Things swiftly turn dark for Orfeo: grief drives him to make two attempts on his life, but even suicide out of desperation, the ultimate act of will, is denied. The character of Hope does not accompany Orfeo to the gates of Hades, and aware of the futility of rescuing Euridice, Caronte the ferryman passes out drunk on Scotch as Orfeo begins ‘Possente spirito’, his famous song of pleading. Orfeo tries to deliver the song to an apparition of Euridice, but she falls lifeless to the floor. The two rulers of the underworld sip tea and seem similarly aloof to his woes.
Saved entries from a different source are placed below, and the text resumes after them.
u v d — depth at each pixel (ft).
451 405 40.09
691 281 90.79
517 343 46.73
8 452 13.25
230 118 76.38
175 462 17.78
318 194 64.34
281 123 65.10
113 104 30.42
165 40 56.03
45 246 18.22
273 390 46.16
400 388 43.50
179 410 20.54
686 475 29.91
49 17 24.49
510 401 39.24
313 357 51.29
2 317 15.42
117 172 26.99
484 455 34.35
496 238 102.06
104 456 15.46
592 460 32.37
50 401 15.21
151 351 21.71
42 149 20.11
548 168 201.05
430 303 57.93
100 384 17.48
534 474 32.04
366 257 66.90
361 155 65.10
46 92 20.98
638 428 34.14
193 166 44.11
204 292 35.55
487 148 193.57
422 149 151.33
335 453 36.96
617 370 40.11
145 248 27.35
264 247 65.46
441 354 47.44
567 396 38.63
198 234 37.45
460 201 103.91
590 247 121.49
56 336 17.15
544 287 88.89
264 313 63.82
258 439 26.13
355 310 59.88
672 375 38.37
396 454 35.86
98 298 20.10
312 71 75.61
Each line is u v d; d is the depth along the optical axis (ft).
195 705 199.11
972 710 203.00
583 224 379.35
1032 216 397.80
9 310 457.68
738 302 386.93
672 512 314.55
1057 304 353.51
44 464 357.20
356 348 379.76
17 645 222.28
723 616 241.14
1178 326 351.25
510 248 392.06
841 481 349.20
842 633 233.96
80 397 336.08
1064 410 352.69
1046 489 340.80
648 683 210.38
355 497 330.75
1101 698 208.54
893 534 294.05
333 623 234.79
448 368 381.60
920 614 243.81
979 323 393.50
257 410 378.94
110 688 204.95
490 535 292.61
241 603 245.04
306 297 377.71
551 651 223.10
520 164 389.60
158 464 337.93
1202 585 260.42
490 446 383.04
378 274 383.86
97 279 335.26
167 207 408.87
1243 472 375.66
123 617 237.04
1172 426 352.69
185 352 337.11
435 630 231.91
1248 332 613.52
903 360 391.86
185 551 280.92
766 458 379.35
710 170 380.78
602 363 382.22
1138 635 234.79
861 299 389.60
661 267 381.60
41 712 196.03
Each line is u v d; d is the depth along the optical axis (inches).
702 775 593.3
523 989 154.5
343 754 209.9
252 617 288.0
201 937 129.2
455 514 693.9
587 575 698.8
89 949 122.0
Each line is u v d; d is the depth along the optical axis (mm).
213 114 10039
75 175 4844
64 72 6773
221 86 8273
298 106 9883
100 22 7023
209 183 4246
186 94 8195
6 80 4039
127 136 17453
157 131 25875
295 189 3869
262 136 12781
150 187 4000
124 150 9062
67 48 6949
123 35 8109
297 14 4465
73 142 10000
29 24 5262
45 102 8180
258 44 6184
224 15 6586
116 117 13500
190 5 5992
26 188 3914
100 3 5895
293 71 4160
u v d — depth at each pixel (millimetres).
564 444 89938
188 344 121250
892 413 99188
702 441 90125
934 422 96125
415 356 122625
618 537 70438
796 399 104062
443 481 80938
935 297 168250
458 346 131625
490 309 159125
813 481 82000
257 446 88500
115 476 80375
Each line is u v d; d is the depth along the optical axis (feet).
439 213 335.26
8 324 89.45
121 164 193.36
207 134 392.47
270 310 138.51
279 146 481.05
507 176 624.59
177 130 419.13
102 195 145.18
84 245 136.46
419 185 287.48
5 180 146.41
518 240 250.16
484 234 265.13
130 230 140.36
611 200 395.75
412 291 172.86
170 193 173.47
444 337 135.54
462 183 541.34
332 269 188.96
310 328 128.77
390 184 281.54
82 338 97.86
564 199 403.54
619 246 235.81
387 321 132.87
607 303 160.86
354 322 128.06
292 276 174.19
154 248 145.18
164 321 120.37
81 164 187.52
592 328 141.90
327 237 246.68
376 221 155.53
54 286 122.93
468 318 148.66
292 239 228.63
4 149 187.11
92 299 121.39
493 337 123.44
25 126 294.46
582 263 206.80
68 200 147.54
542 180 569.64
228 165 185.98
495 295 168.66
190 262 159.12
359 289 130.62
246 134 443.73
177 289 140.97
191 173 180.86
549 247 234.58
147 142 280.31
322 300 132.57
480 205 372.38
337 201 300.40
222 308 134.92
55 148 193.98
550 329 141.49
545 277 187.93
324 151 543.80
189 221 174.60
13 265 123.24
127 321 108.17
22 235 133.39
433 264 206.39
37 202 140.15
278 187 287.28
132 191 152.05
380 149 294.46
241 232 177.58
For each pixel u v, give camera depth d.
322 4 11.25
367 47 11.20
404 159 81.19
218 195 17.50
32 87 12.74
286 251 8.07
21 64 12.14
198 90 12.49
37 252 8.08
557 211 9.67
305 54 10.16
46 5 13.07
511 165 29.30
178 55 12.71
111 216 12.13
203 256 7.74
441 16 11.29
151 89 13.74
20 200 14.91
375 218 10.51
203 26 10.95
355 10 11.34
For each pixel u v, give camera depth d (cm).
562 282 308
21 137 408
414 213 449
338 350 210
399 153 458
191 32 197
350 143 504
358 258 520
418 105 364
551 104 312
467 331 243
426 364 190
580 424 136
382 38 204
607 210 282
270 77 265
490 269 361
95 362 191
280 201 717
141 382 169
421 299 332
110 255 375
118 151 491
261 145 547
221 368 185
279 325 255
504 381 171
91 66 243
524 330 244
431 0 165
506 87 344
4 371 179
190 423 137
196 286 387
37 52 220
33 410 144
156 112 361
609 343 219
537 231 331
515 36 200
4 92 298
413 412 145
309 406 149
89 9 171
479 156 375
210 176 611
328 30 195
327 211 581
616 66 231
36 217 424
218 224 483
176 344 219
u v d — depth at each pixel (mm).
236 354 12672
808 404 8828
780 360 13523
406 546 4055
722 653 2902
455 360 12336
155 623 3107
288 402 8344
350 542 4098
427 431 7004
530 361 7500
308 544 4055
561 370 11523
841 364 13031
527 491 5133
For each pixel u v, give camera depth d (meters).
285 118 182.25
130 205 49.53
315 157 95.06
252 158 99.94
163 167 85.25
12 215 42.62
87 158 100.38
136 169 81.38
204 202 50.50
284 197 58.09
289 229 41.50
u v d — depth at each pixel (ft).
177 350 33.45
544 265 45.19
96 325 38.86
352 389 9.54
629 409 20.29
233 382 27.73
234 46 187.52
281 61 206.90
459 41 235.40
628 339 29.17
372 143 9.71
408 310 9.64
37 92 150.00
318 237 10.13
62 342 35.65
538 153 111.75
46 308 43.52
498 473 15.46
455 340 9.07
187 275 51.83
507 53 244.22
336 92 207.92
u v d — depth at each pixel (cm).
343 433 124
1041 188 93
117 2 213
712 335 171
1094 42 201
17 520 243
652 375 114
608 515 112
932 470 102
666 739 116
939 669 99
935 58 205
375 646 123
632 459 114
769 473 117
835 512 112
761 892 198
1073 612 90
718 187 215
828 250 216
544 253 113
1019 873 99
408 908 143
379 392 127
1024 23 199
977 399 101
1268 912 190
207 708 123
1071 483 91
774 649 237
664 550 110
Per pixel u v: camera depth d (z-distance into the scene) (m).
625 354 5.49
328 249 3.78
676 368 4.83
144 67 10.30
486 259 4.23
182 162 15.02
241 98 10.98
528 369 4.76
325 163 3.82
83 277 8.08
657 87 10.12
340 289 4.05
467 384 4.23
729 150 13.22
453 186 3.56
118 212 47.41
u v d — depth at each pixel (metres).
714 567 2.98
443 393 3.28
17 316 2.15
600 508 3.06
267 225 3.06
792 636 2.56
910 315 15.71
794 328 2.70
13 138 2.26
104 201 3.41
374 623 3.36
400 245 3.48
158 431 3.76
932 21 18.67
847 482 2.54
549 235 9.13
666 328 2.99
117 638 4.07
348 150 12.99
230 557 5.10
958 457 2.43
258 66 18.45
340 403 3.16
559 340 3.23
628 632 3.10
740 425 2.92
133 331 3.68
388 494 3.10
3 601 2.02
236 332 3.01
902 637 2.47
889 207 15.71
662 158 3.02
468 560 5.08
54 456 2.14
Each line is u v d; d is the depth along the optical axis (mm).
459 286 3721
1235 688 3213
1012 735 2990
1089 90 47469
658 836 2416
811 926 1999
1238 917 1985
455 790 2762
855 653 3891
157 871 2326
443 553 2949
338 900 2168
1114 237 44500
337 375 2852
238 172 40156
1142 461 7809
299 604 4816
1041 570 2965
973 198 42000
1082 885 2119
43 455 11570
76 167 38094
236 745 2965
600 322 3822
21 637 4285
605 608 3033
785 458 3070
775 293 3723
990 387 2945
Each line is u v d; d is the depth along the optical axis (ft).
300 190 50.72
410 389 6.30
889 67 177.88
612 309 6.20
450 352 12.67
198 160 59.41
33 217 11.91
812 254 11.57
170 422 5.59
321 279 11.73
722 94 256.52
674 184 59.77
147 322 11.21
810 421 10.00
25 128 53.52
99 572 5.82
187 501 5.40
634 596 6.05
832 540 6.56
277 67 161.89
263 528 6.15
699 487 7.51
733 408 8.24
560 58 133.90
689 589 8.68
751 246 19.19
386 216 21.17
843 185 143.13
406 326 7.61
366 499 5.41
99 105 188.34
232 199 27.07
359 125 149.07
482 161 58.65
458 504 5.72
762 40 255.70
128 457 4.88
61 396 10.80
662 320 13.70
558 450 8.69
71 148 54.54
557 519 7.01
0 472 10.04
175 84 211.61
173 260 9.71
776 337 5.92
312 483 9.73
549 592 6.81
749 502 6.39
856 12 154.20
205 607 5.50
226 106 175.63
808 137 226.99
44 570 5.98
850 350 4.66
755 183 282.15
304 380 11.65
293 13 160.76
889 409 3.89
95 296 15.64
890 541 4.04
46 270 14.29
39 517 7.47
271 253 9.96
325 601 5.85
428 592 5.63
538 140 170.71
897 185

When he is noticed, Orfeo is only mocked in his path to self-understanding: he goes to the bathroom and a video projection shows him looking into the mirror and hallucinating images of the party guests, who sneer at him; when he leads Euridice from the underworld she wears a spiteful expression. By this point he is aware that the psychological journey will only end when he understands the logic of his death. Guidance finally comes in the form of Apollo, who ascends with Orfeo to some place that may or may not be the heavens. Orfeo comes back to earth shaken but in possession of the self-knowledge required for the end, and falls down the stairs as one of his massive drug overdoses from earlier takes hold. There is time for a fleeting, poignant glance at Euridice’s empty shoes and a wedding photograph, but as the jubilation of the closing dance reaches its height, he dies.

Guth’s dark, Wagnerian staging may seem an ill fit for Monteverdi, but his events unfold without betraying the dramatic content of the opera, even when the stage action appears to contradict the letter of the libretto. The opera’s original ending left Orfeo hanging in the balance, and Guth steers between that and what can seem to modern audiences as a rather contrived deus ex machina resolution with a thought-provoking death that probes questions of existence and fate.

The Freiburger Barockorchester was complemented in the pit by the Monteverdi Continuo Ensemble, and both made a strong contribution with a good balance between body and flexibility in the ensemble. Conductor Ivor Bolton eschewed overly flowery ornamentation and period practice articles of faith about vibrato, which, applied in moderation, added welcome warmth to the strings. John Mark Ainsley is presently suffering from a heavy cold, but acted the role of Orfeo while Mirko Guadagnini (Apollo in this production, but also a seasoned Orfeo) sang the part from the pit. When Guadagnini appeared as Apollo, ensemble member Jeroen de Vaal took over in the pit. Given the short notice, Guadagnini’s mastey of the role was remarkable – he sung immaculately with beauty, strength, and emotional power, and brought musical insights to the smallest details of the text. Katija Dragojevic was also excellent as La Musica, adding some appropriately baleful touches. Mari Eriksmoen’s Euridice sounded pure, clean and bright, while Philip Ens and Suzana Ograjenšek switched smoothly between their two respective roles. The supporting cast and Arnold Schoenberg Chor were all excellent.

With strong musical performances and a production that demands to be taken seriously, this was an impressive start to the series of Monteverdi operas that will be staged by Claus Guth at the Theater an der Wien.